#### Source data

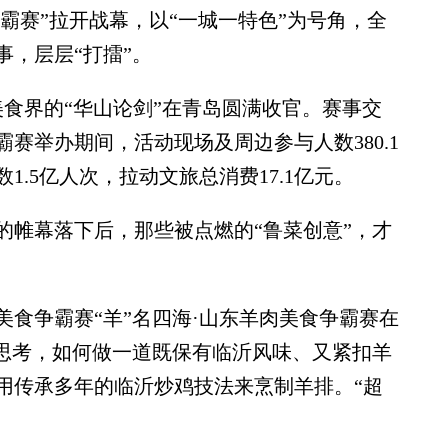
争霸赛”拉开战幕，以“一城一特色”为号角，全
事，层层“打擂”。
食界的“华山论剑”在青岛圆满收官。赛事交
霸赛举办期间，活动现场及周边参与人数380.1
.5亿人次，拉动文旅总消费17.1亿元。
帷幕落下后，那些被点燃的“鲁菜创意”，才
美食争霸赛“羊”名四海·山东羊肉美食争霸赛在
在思考，如何做一道既保有临沂风味、又紧扣羊
用传承多年的临沂炒鸡技法来烹制羊排。“超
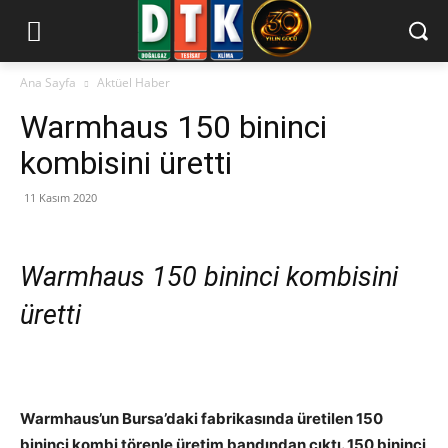
Ana Sayfa
Aktüel Haber
Warmhaus 150 bininci
kombisini üretti
11 Kasım 2020
Warmhaus 150 bininci kombisini
üretti
Warmhaus’un Bursa’daki fabrikasında üretilen 150
bininci kombi törenle üretim bandından çıktı. 150 bininci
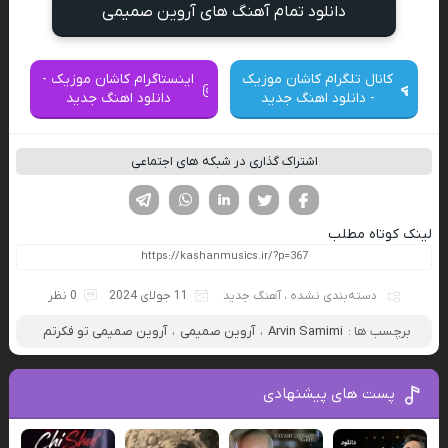
دانلود تمام آهنگ های آروین صمیمی
کانال تلگرام کاشان موزیک
اینستاگرام کاشان موزیک -
- دانلود اهنگ جدید
دانلود اهنگ جدید
اشتراک گذاری در شبکه های اجتماعی
فیسوک
تویتر
لینکدین
واتساپ
تلگرام
لینک کوتاه مطلب
دسته‌بندی نشده
،
آهنگ جدید
11 جولای 2024
0 نظر
برچسب ها :
Arvin Samimi
،
آروین صمیمی
،
آروین صمیمی تو فکرتم
پست های پیشنهادی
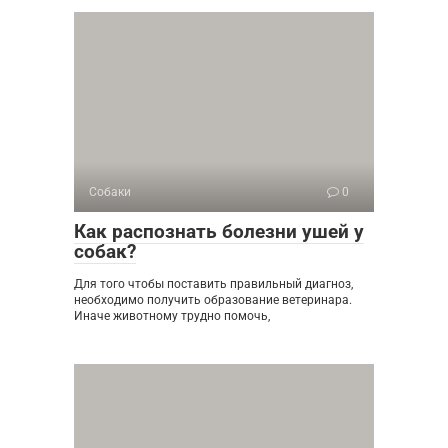
Собаки
0
Как распознать болезни ушей у
собак?
Для того чтобы поставить правильный диагноз,
необходимо получить образование ветеринара.
Иначе животному трудно помочь,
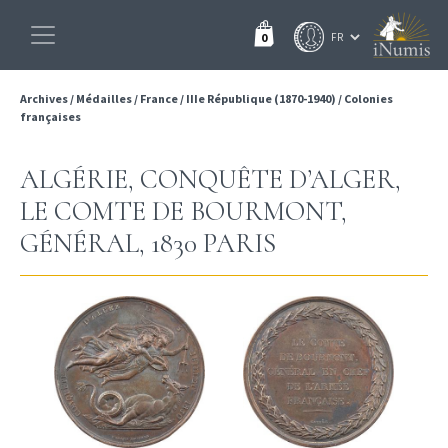
0
Archives
/
Médailles
/
France
/
IIIe République (1870-1940)
/
Colonies
françaises
ALGÉRIE, CONQUÊTE D’ALGER,
LE COMTE DE BOURMONT,
GÉNÉRAL, 1830 PARIS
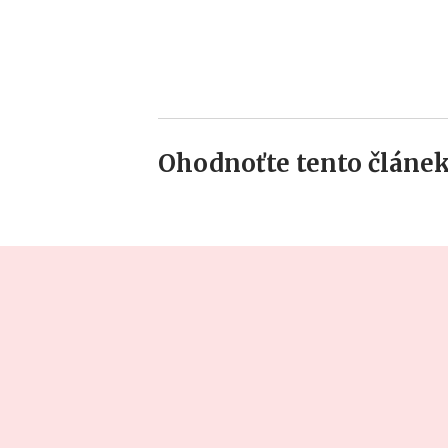
Ohodnoťte tento článek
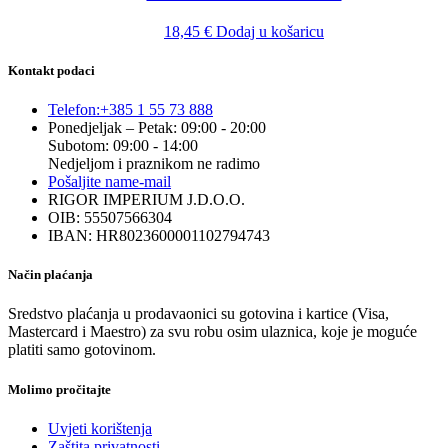
18,45
€
Dodaj u košaricu
Kontakt podaci
Telefon:
+385 1 55 73 888
Ponedjeljak – Petak: 09:00 - 20:00
Subotom: 09:00 - 14:00
Nedjeljom i praznikom ne radimo
Pošaljite nam
e-mail
RIGOR IMPERIUM J.D.O.O.
OIB: 55507566304
IBAN: HR8023600001102794743
Način plaćanja
Sredstvo plaćanja u prodavaonici su gotovina i kartice (Visa,
Mastercard i Maestro) za svu robu osim ulaznica, koje je moguće
platiti samo gotovinom.
Molimo pročitajte
Uvjeti korištenja
Zaštita privatnosti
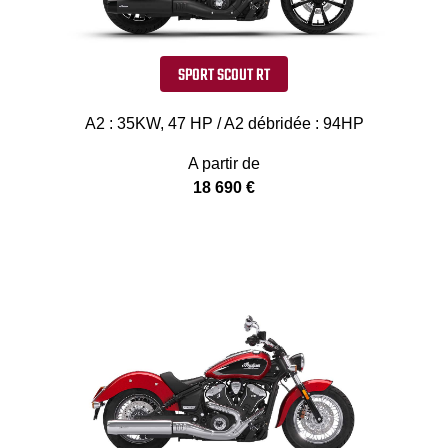
SPORT SCOUT RT
A2 : 35KW, 47 HP / A2 débridée : 94HP
A partir de
18 690 €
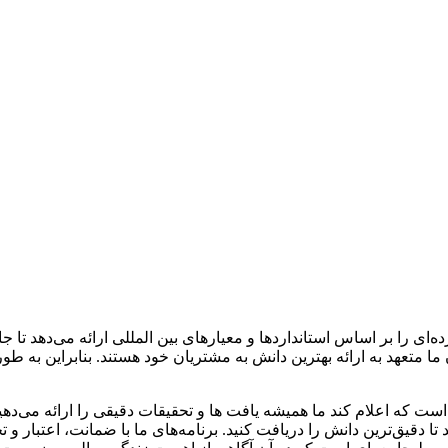
ما متعهد به ارائه بهترین دانش به مشتریان خود هستند. بنابراین به ط
ست که اعلام کند ما همیشه یافت‌ ها و تحقیقات دقیقی را ارائه می‌دهی
IFBدر نهایت به شما کمک می‌کند تا دقیق‌ترین دانش را دریافت کنید. برنامه‌های ما با ضم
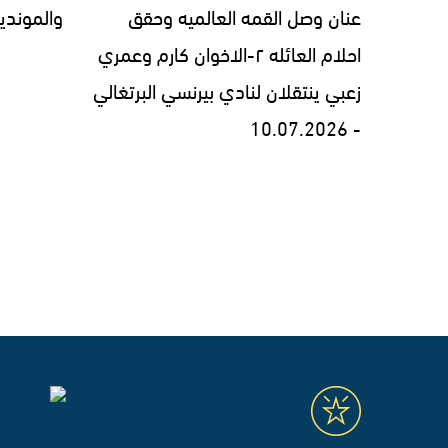
عنان وصل القمه العالميه وحقق
والمونديال 7.2026
احلام العائله ٢-الاخوان كارم وعمري
زعبي ينتقلان لنادي بيرنسي البرتغالي
- 10.07.2026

########

Scan the data above; copy every line where "موزیک" appears.

Task response -
کانال تلگرام کاشان موزیک
اینستاگرام کاشان موزیک -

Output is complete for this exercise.